#### [TASK GOAL]
Write out the entries below again, swapping "Contributors" for "Developers" and keeping everything else unchanged.

#### [SUPPLIED INFORMATION]
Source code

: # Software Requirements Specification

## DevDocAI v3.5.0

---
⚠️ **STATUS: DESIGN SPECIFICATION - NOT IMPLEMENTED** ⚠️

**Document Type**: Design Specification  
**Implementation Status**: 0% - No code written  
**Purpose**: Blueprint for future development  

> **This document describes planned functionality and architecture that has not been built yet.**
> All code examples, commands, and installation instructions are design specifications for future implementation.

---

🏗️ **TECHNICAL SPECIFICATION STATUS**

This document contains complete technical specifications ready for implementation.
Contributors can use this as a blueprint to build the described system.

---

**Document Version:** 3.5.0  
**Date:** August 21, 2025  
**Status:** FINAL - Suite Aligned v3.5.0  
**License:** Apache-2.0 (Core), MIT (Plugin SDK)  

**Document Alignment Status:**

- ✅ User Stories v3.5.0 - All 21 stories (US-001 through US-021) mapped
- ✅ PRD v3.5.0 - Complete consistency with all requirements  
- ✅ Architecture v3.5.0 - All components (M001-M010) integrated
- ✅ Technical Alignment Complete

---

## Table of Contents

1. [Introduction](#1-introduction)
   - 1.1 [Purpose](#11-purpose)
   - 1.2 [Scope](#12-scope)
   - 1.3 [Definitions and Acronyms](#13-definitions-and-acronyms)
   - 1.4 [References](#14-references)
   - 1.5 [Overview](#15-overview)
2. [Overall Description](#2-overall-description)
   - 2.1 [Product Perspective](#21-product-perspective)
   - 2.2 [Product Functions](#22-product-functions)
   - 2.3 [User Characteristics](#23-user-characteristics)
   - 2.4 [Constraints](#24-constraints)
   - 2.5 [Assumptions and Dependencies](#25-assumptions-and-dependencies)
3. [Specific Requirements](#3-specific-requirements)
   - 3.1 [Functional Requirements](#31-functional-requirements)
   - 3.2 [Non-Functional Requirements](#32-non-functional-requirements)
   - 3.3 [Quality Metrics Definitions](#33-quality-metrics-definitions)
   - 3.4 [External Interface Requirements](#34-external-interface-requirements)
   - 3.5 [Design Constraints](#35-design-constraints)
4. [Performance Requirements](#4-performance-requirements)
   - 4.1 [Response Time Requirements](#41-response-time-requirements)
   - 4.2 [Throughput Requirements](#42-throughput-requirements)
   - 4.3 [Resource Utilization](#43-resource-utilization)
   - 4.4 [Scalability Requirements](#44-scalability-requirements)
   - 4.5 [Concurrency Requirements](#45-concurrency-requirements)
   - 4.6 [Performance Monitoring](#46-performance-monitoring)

#### [FINAL ANSWER]
Source code

: # Software Requirements Specification

## DevDocAI v3.5.0

---
⚠️ **STATUS: DESIGN SPECIFICATION - NOT IMPLEMENTED** ⚠️

**Document Type**: Design Specification  
**Implementation Status**: 0% - No code written  
**Purpose**: Blueprint for future development  

> **This document describes planned functionality and architecture that has not been built yet.**
> All code examples, commands, and installation instructions are design specifications for future implementation.

---

🏗️ **TECHNICAL SPECIFICATION STATUS**

This document contains complete technical specifications ready for implementation.
Developers can use this as a blueprint to build the described system.

---

**Document Version:** 3.5.0  
**Date:** August 21, 2025  
**Status:** FINAL - Suite Aligned v3.5.0  
**License:** Apache-2.0 (Core), MIT (Plugin SDK)  

**Document Alignment Status:**

- ✅ User Stories v3.5.0 - All 21 stories (US-001 through US-021) mapped
- ✅ PRD v3.5.0 - Complete consistency with all requirements  
- ✅ Architecture v3.5.0 - All components (M001-M010) integrated
- ✅ Technical Alignment Complete

---

## Table of Contents

1. [Introduction](#1-introduction)
   - 1.1 [Purpose](#11-purpose)
   - 1.2 [Scope](#12-scope)
   - 1.3 [Definitions and Acronyms](#13-definitions-and-acronyms)
   - 1.4 [References](#14-references)
   - 1.5 [Overview](#15-overview)
2. [Overall Description](#2-overall-description)
   - 2.1 [Product Perspective](#21-product-perspective)
   - 2.2 [Product Functions](#22-product-functions)
   - 2.3 [User Characteristics](#23-user-characteristics)
   - 2.4 [Constraints](#24-constraints)
   - 2.5 [Assumptions and Dependencies](#25-assumptions-and-dependencies)
3. [Specific Requirements](#3-specific-requirements)
   - 3.1 [Functional Requirements](#31-functional-requirements)
   - 3.2 [Non-Functional Requirements](#32-non-functional-requirements)
   - 3.3 [Quality Metrics Definitions](#33-quality-metrics-definitions)
   - 3.4 [External Interface Requirements](#34-external-interface-requirements)
   - 3.5 [Design Constraints](#35-design-constraints)
4. [Performance Requirements](#4-performance-requirements)
   - 4.1 [Response Time Requirements](#41-response-time-requirements)
   - 4.2 [Throughput Requirements](#42-throughput-requirements)
   - 4.3 [Resource Utilization](#43-resource-utilization)
   - 4.4 [Scalability Requirements](#44-scalability-requirements)
   - 4.5 [Concurrency Requirements](#45-concurrency-requirements)
   - 4.6 [Performance Monitoring](#46-performance-monitoring)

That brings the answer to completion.